TASK DIRECTIONS: Gather every line of the entries that includes the word "note".

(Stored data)
========

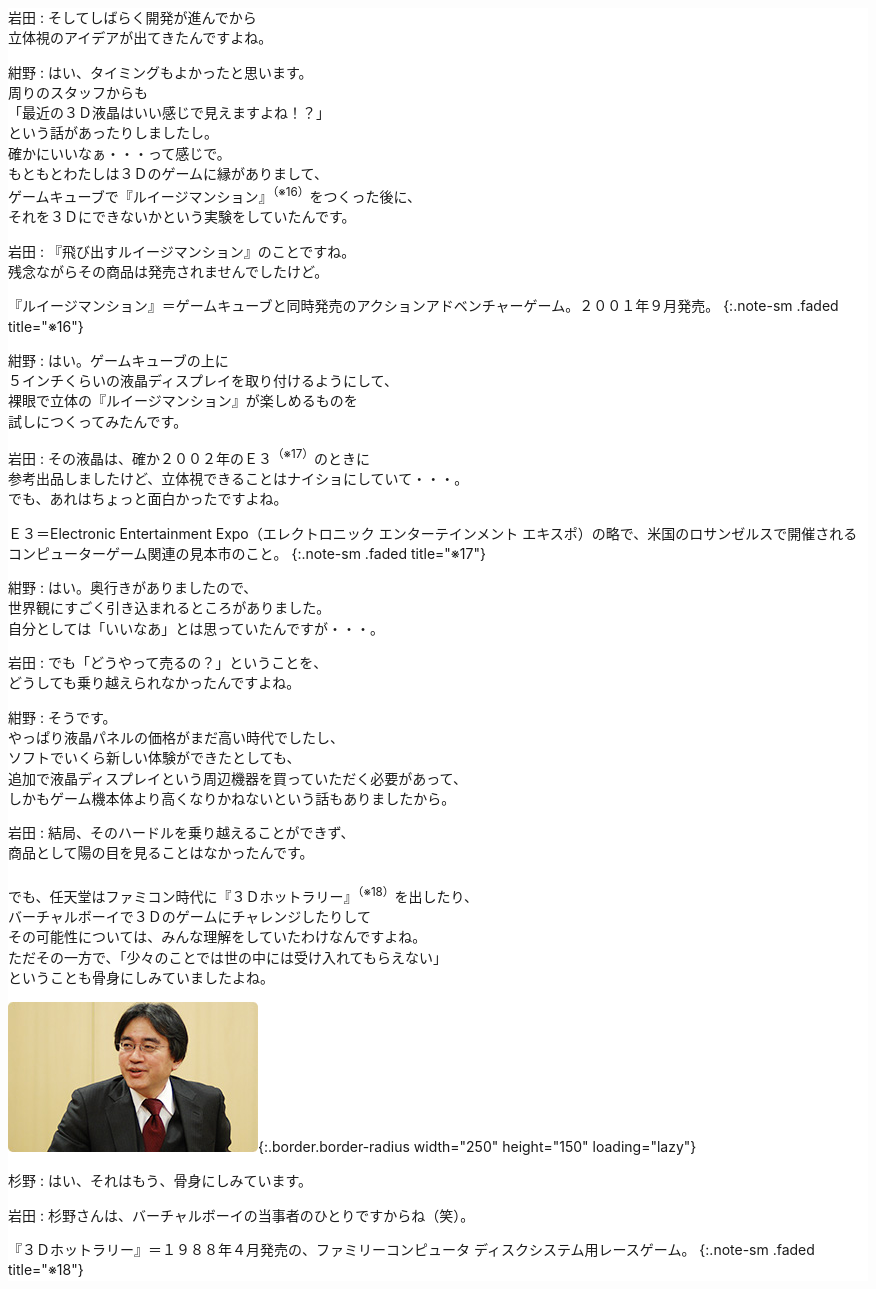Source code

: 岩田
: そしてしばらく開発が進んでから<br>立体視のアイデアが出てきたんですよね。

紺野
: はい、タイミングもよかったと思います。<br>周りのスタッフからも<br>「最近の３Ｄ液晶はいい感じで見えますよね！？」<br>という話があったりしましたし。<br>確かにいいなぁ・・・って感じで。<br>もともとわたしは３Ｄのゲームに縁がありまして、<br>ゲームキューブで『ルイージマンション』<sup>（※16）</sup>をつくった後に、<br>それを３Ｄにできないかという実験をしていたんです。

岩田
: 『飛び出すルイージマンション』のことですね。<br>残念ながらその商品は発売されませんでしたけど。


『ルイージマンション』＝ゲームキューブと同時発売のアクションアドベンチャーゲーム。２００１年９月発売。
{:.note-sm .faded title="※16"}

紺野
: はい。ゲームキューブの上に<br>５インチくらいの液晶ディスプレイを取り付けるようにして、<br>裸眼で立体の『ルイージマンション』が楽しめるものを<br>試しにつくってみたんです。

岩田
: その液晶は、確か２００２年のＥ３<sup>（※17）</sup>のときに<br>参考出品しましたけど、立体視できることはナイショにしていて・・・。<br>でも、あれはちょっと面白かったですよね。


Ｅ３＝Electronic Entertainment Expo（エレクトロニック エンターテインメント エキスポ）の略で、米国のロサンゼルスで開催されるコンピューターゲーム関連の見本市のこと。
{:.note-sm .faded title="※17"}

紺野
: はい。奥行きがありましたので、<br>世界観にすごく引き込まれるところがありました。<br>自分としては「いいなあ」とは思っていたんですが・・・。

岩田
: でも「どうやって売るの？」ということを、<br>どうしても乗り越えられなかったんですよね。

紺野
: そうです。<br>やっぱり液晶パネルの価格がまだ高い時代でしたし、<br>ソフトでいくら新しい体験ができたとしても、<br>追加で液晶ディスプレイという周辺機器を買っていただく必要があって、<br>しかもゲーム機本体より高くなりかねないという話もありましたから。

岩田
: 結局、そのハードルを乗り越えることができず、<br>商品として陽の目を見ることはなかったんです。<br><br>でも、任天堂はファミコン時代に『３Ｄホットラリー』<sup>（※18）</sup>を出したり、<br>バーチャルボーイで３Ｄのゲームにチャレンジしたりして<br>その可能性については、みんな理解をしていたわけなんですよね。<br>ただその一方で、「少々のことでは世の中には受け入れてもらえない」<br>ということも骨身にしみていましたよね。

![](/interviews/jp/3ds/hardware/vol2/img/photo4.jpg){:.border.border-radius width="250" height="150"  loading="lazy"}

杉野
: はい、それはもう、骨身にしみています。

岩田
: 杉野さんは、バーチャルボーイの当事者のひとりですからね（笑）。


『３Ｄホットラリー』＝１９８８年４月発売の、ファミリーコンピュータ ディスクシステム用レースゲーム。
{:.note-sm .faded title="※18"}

========

SOLUTION FOR THIS EXERCISE:
{:.note-sm .faded title="※16"}
{:.note-sm .faded title="※17"}
{:.note-sm .faded title="※18"}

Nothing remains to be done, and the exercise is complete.